• EXTRAIT DU TEXTE
:::::
Depuis deux mois, les politiciens n’arrêtent pas de nous le dire: il faudra passer les vacances d’été en Suisse. Un sondage Tamedia publié cette semaine livre un premier verdict: 18% des Suisses ont prévu de rester au bercail pour les vacances. Ah oui, beau score. On dirait les parts d’audience de ma défunte émission de télévision.

Un Suisse qui désobéit à son gouvernement, c’est déjà assez rare, alors quatre Suisses sur cinq, d’où vient cette fronde nationale? Mais il y a peut-être un truc que le Suisse aime encore plus qu’obéir, c’est garder ses habitudes. Et pour beaucoup, l’hiver, on veut bien rester en Suisse, pour le ski, et payer 24 balles l’assiette de saucisse-frites en écoutant de la Schlagermusik et perdre la moitié des frites en se pétant la gueule avec ses chaussures de ski dans les escaliers gelés d’un resto d’altitude. Mais l’été, on profite de ces vols pas chers (et vu l’aumône quémandée par les compagnies depuis trois mois, peut-être qu’ils étaient vraiment pas assez chers) pour aller frimer avec nos salaires helvétiques dans un pays qui touche la mer.

Il faut dire que le problème des salaires helvétiques, c’est qu’ils doivent aussi être payés au personnel des hôtels, restaurants ou attractions. Comme dans tous les secteurs, il y a quelques profiteurs; il semble que tous les trois mois, la photo d’un ticket de caisse avec une carafe d’eau surtaxée fait le buzz sur Facebook. Mais il y a surtout un îlot de cherté qui fait que deux séjours touristiques en Suisse par an, pour les familles de classe moyenne, c’est bien souvent un luxe.
:::::
• À FAIRE
a – D'après le texte sur les vacances en Suisse, quelle part des Suisses a prévu de rester au pays pour les vacances ?
b – Traduisez en anglais cette phrase du texte sur les vacances en Suisse : « Mais il y a peut-être un truc que le Suisse aime encore plus qu’obéir, c’est garder ses habitudes. »
c – Poursuivez le texte sur les vacances en Suisse à partir de sa dernière phrase.

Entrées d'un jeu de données
:::::
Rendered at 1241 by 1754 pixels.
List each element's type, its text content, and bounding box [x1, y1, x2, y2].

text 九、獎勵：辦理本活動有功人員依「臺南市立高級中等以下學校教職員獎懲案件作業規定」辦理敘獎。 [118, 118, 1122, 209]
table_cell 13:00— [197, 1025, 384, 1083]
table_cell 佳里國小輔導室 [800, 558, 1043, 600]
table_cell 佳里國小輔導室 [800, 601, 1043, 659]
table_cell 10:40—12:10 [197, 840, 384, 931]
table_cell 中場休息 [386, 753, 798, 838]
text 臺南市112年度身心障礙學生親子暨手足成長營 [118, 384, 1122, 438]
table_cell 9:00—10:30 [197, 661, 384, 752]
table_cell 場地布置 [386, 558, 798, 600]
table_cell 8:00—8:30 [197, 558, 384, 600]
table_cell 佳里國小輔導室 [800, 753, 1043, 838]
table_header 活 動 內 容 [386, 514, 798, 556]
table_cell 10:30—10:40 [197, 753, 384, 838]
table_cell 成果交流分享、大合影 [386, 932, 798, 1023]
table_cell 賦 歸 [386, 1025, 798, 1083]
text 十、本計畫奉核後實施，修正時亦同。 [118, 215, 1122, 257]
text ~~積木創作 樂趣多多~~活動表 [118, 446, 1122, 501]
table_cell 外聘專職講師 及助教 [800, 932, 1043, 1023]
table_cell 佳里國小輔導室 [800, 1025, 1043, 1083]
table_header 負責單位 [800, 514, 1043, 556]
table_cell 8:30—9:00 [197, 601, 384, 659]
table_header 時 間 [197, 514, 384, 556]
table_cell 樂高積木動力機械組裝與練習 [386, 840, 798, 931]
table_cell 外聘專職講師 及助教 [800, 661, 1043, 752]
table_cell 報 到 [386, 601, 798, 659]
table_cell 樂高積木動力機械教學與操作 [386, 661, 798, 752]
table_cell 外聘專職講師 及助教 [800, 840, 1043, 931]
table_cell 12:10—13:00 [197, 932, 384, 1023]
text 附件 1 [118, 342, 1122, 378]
:::::
• RÉSULTATS
a – 18 % des Suisses, selon un sondage Tamedia.

b – But there may be one thing the Swiss like even more than obeying: sticking to their habits.

c –
Sauf que cette année, les zones touristiques suisses, privées de leur afflux de touristes asiatiques prêts à dépenser leurs économies en quatre jours de traversée du pays en car, ont besoin de nous. Et c’est encore plus le cas dans les hôtels des villes qui comptent sur la clientèle d’affaires, quasi disparue. Pour y remédier, les initiatives politiques foisonnent, comme celle de Pierre Maudet, qui propose de payer le tiers de la facture pour les touristes suisses dans les hôtels genevois. Ça va faire bizarre, des touristes suisses dans des hôtels genevois. Des touristes qui se voient offrir une partie de la note? Comme quoi ses voyages tous frais payés à Abu Dhabi lui auront quand même donné quelques idées. Et c’est un heureux hasard si un grand groupe hôtelier genevois figure parmi ses plus gros donateurs. Comme ça tout le monde est content.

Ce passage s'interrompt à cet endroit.